MidSiot: A Multistage Intrusion Detection System for Internet of Things

Internet of Things (IoT) has been thriving in recent years, playing an important role in a multitude of various domains, including industry 4.0, smart transportation, home automation, and healthcare. As a result, a massive number of IoT devices are deployed to collect data from our surrounding environment and transfer these data to other systems over the Internet.

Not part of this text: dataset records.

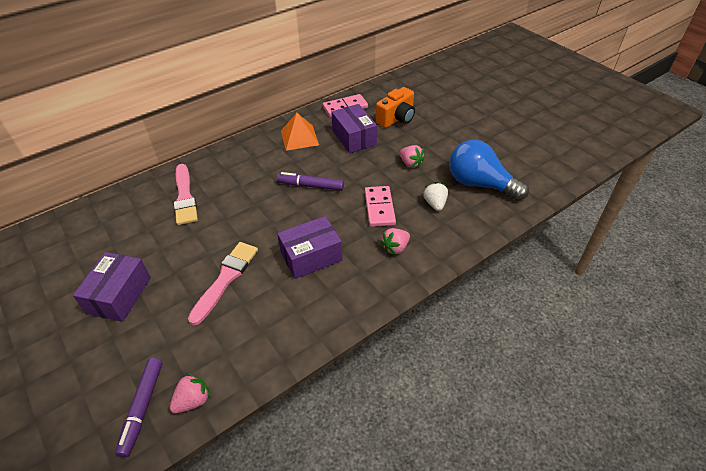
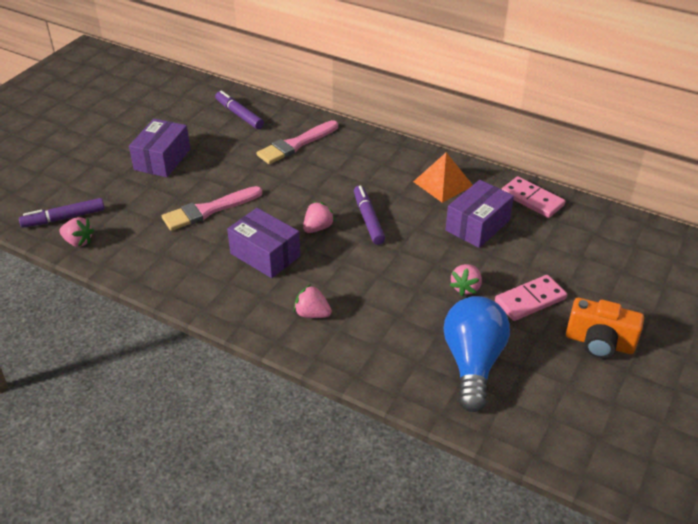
camera: 65 degrees right, 5 degrees down
(106, 220) = (239, 115): none -> purple marker
(119, 295) = (162, 159): purple box -> purple box turned 60 degrees counterclockwise
(226, 279) = (209, 210): pink brush -> pink brush turned 150 degrees clockwise
(300, 216) = (318, 228): none -> pink strawberry
(379, 208) = (367, 283): pink domino -> pink domino (530, 300)
(396, 119) = (548, 250): orange camera -> orange camera (599, 343)
(435, 204) = (405, 329): white strawberry -> none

This may lead to cybersecurity threats, such as denial of service attacks, brute‐force attacks, and unauthorized accesses. Unfortunately, many IoT devices lack solid security mechanisms and hardware security supports because of their limitations in computational capability. In addition, the heterogeneity of devices in IoT networks causes nontrivial challenges in detecting security threats. In this article, we present a collaborative intrusion detection system (IDS), namely, MidSiot, deployed at both Internet gateways and IoT local gateways. Our proposed IDS consists of three stages: (1) classifying the type of each IoT device in the IoT network; (2) differentiating between benign and malicious network traffic; and (3) identifying the type of attacks targeting IoT devices. The last two stages are handled by the Internet gateways, whereas the first stage is on the local gateway to leverage the computational resources from edge devices. The evaluation results on three popular IDS datasets (IoTID20, CIC‐IDS‐2017, and BOT‐IoT) indicate our proposal could detect seven common cyberattacks targeting IoT devices with an average accuracy of 99.68% and outperforms state‐of‐the‐art IDSs. This demonstrates that MidSiot could be an effective and practical IDS to protect IoT networks.